You can see my indoors clothes line in this picture (right now with a pink scrubby hanging from it). That board has three eye hooks, on the other side of the tub is a contraption with three retractable lines in it. You just pull out as many as you need and attach them to the hook on the other side. Good for all sorts of uses, especially if things are drippy. (We have another interior clothesline, downstairs right next to the washer/dryer, extending all the way across the space with a pulley system for easy use.)


----------



## RiverPines (Dec 12, 2006)

Its really pretty but chickens are not allowed in Waunakee.
Dogs and cats are limited to a combo of 3.
Here is the Waunakee website with a lot of info.
http://www.vil.waunakee.wi.us/index.aspx?NID=487
"Are chickens allowed to be kept within the Village limits?
It is unlawful to keep chickens within the Village of Waunakee limits."
Permits info: http://www.waunakee.com/index.aspx?NID=165


----------



## Julia Winter (Jun 25, 2013)

Hmmm, it appears that things have changed since 2000, which is when I spent some time trying to find out what was permitted in Waunakee. At that time, there was just something about "animal units per acre," and I figured that our (almost) one acre plot could support a few hens. We checked first with both neighbors (we really only have neighbors on either side on Winston Way, and our lot goes so far back that there is no one at all near the hangar) and they were fine with it.

Over the past dozen years, most of our neighbors found out about our hens and nobody expressed any concerns. We are right on the border of the village, so maybe that makes a difference.

It's too late to turn me in--I've already found a new home for our hens!


----------



## Julia Winter (Jun 25, 2013)

Back in the day, before they headed for the hills. 

They look kinda shifty-eyed, don't they?


----------



## Julia Winter (Jun 25, 2013)

The rain garden went in back in 2001--we have a lot of the water from the house directed there, and in the case of extreme rain events there is a culvert that drains into there as well.

The peonies were put in just a couple years ago, up away from the water collection area. Later in the summer you'll see Joe-Pye weed and other cool natives. In this picture you can see the border of day lilies (fancy daylilies with pink and purple flowers) and a whole lot of, um, I think it's called mountain mint. The structure in the back there is the dig pit we built for our GSD when he was a puppy back in 2000. It was just designed as a place where he was encouraged to dig--I would hide toys in the composty mulch in there.


----------



## Julia Winter (Jun 25, 2013)

As it moves into summer, the hostas get bigger and the bulbs fade away. The big pale hosta on the right becomes HUGE. It is named "Sum and Substance," and it is well named.


----------



## Julia Winter (Jun 25, 2013)

Paw paw flowers are beautiful! I'm told they don't smell good, but I guess I didn't get close enough. Nothing strong.

The cool thing is that now this tree has little green fruits--for the first time.

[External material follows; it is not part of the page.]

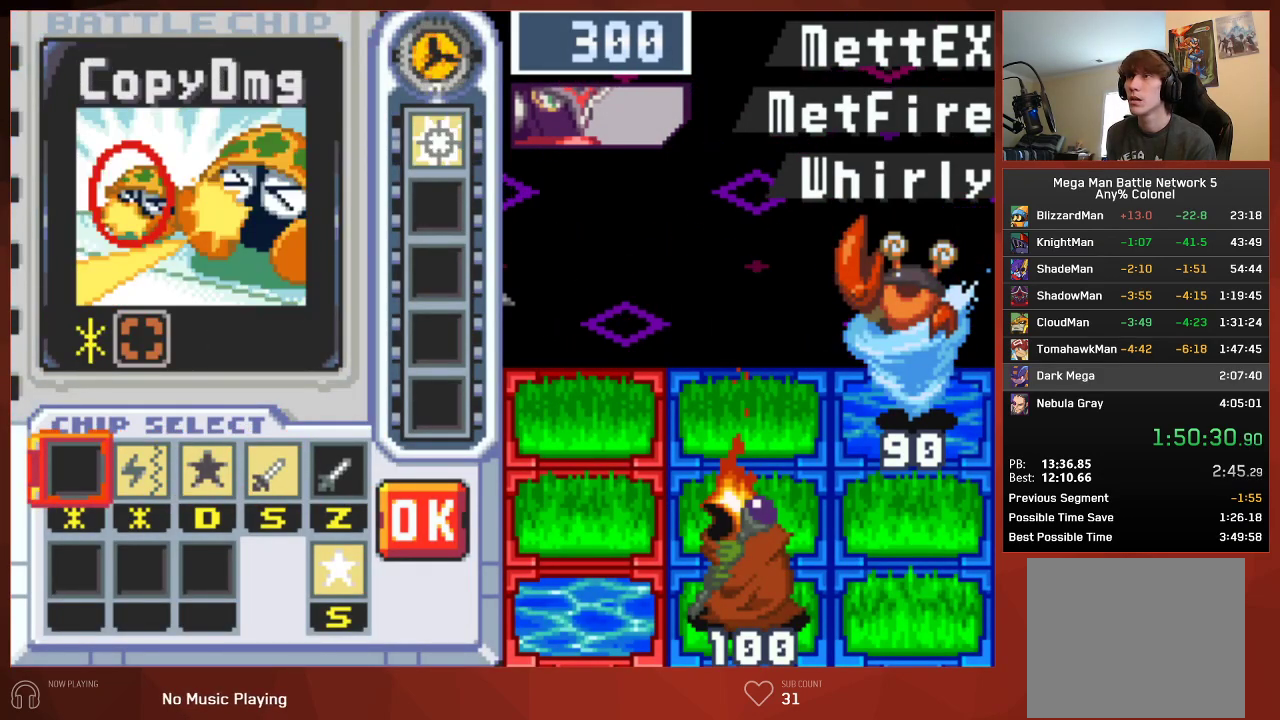
{"buttons": ["CROSS"], "left_stick": "center", "right_stick": "center"}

I don't know how they got pollinated--the other paw paw tree barely made it through last winter, and didn't flower.


----------



## Julia Winter (Jun 25, 2013)

A couple of years ago we obtained some fancy flooring: tigerwood and hard maple from our local hardware store when it went out of business. We used it to replace the carpet in both the girls' bedrooms. This is the smaller of the bedrooms. It has a mural of flowers that we put in before it was used as a nursery. I took this picture right after the floor was put in, but before the trim was replaced.


----------



## Julia Winter (Jun 25, 2013)

This is the larger of the two bedrooms, again right after the new floor went in, but before the trim was replaced. The tigerwood is really lovely--we are using it to trim out the remodeled bathroom (pictured above). It is a tropical hardwood, like teak it is water resistant.


----------



## Julia Winter (Jun 25, 2013)

My husband might kill me for posting this, but it's the widest angle view of our very large kitchen that I could find. I will try to clean it up and get a better picture! This kitchen has oodles of storage and a very nice layout. We put in a big stainless steel kitchen sink with a small sink on the left, with the garbage disposal, and a BIG sink on the right, big enough to lay a cookie sheet flat. We also put in a very nice Grohe faucet (we have a bunch of Grohe fixtures, now that I think of it).

It's funny, when we bought the house in 2000 we told each other "we'll remodel this kitchen someday" and we never did, other than replacing the sink, faucet, dishwasher, stove/range, vent and refrigerator. The kitchen works so well, all it really needs is new cabinet doors and counter surfaces. (Oh, and new trim over the windows!)


----------



## Julia Winter (Jun 25, 2013)

There, all cleaned up! The stove is by Bosch, and if I could take it with me, I would. I LOVE that stove. The flat surface is easy to clean, and each burner has 9 heat levels, with two burners having multiple sizes available. There is a spot for every one of my pans, and low/slow cooking is a breeze. The oven does convection baking, convection roasting and even dehydrating--I don't use my counter top dehydrator any more for things like drying tomatoes. It has a proofing setting which will warm the oven to 90 degrees, and basically you can get that oven to be any temp between 90 and 500 degrees, in 5 degree increments. The range vent is by Broan, and it actually works. It vents to the outdoors, and it's not so horribly noisy that you never want to run it. The refrigerator is a GE Profile, with the freezer on the bottom. It is less than a year old.

If there is a theme for our house it is FUNCTION. We have spent money (often a lot of money) on things that work for us. (Not so much on cosmetic things, like the granite counters that are so popular with the home flippers in Portland.)


----------



## Julia Winter (Jun 25, 2013)

The bathroom for the master bedroom has an improved shower: a giant shower head that rises up higher than average, with custom built copper pipes by my (very tall) husband. Other than that, it's pretty much your basic bathroom, with generous storage space.


----------